There are times when I feel I can do everything. During those times, I’m happy to say, I manage to become a superhero of sorts. I take care of everything and still manage to incorporate time to watch tv or spend time with the husband.
This week, for some strange reason, I was in superhero mode. Waking up early to go to work. Going to bed far too late. Not just that, but basically not sleeping. For whatever reason, my buzz to work wouldn’t wear off with exhaustion. It kept buzzing! So a few days ago, I was up til about 2am. Woke up 6am. Ouch. Ok, I can recover tomorrow. Next day, fell asleep at 3:30am. Ok, I seriously have to get more sleep. I’m starting to feel it now. Third day, looked out the window and noticed the sun had come up. Time: 5:07am. Woke up at 6:30 and went to work. Yea. So you can probably imagine how I was feeling last night, right?
I went to the gym and tried to work out anyway. Because I’m an idiot (I know you were asking in your head). I got about 20 minutes in, then felt lightheaded. So I left. Replenished my elektrolytes, felt much better. Then I realized, I couldn’t think. Everything came out a blur. I sounded and somewhat felt, drunk. That’s when hubby said, uh uh, time for you to sleep. I had to take a sleeping pill, because once again, though my body was exhausted, it would not cooperate in allowing me to fall asleep. But once I did, man that was the best sleep I’ve ever had! I slept until 1pm this afternoon. And I don’t regret it.

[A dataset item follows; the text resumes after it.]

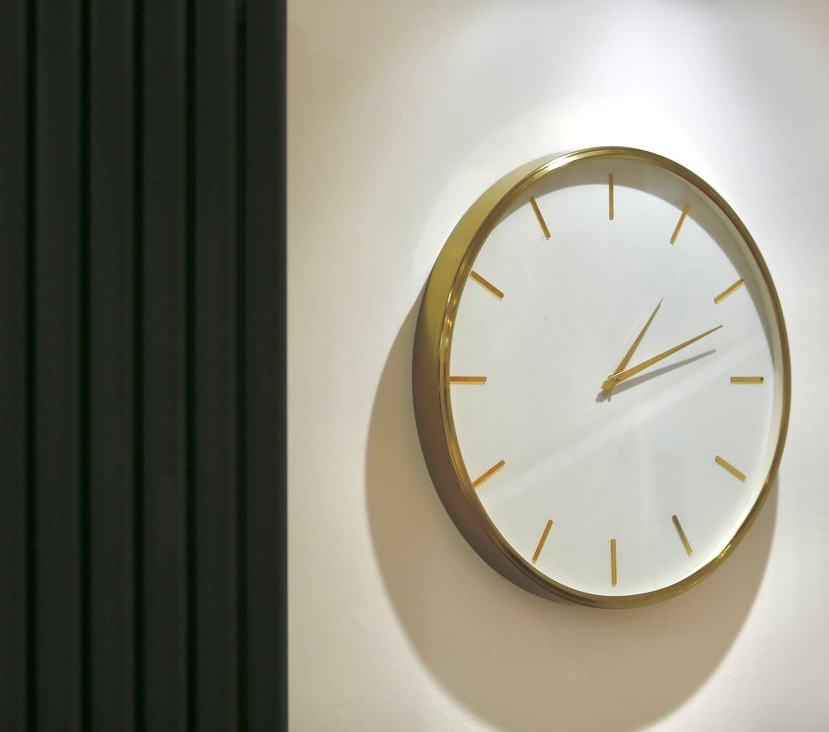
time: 1:12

Through that haze of manic-like work progress, I managed to edit about 50 pages of my MS for Freya’s, wrote about 3k for my current WIP, plotted a few extra chpts coming later, and read half of a MS for review. Now, I’m feeling it. The heaviness in my brain is quite nice, but I miss the creative high.
With everything on my plate, I guess I just thought I could do it all. But, you know, I’m not superman (woman).